How Edward Snowden Helped China Hack the US
Kurt Eichenwald’s piece on China’s cyber war against the US and the disruptive influence of Edward Snowden’s leaks is a must-read: How Edward Snowden Escalated Cyber War.
China’s protests that it did not engage in hacking were waved aside by Washington, which pushed forward with a plan to publicly confront its leaders. In May, Donilon flew to Beijing to meet senior government officials there and set the framework for a summit between Obama and Chinese President Xi Jinping; Donilon and other American officials made it clear they would demand that hacking be a prime topic of conversation. By finally taking the step of putting public - and, most likely, international - pressure on the Chinese to rein in their cyber tactics, the administration believed it was about to take a critical step in taming one of the biggest threats to America’s economic security.
But it didn’t happen. The administration’s attempt to curb China’s assault on American business and government was crippled - perhaps forever, experts say - by a then-unknown National Security Agency contractor named Edward Snowden.

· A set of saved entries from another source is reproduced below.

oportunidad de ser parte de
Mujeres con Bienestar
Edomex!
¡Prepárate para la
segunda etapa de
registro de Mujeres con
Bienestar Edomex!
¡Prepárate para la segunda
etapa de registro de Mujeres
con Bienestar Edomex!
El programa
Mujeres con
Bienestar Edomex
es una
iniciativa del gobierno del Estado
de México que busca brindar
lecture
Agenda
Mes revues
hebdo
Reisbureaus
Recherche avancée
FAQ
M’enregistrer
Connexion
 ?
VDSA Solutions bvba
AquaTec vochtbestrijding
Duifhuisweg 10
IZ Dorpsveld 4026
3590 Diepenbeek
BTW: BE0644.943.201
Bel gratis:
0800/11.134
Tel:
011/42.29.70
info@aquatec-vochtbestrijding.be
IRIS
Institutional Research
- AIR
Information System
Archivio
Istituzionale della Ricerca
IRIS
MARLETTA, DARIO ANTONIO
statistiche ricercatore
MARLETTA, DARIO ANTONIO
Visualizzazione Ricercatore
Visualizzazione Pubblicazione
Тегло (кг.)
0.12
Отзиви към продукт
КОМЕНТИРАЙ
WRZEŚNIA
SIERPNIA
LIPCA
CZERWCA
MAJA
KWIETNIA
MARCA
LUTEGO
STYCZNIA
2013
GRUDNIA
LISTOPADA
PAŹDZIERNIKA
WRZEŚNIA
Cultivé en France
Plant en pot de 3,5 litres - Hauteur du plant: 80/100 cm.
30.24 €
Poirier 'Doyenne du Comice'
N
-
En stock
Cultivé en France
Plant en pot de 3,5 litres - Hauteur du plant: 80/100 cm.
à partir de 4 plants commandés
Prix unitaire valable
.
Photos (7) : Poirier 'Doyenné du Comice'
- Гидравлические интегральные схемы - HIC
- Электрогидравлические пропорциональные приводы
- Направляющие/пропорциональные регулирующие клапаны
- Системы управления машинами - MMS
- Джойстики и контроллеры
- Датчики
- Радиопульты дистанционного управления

Snowden’s clandestine efforts to disclose thousands of classified documents about NSA surveillance emerged as the push against Chinese hacking intensified. He reached out to reporters after the public revelations about China’s surveillance of the Times’s computers and the years of hacking by Unit 61398 into networks used by American businesses and government agencies. On May 24, in an email from Hong Kong, Snowden informed a Washington Post reporter to whom he had given documents that the paper had 72 hours to publish them or he would take them elsewhere; had the Post complied, its story about American computer spying would have run on the day Donilon landed in Beijing to push for Chinese hacking to be on the agenda for the presidential summit.
I’m sure I’m not the only one to notice that many of the big breaking news stories based on Snowden’s stolen documents are being released to coincide with diplomatic events like this one.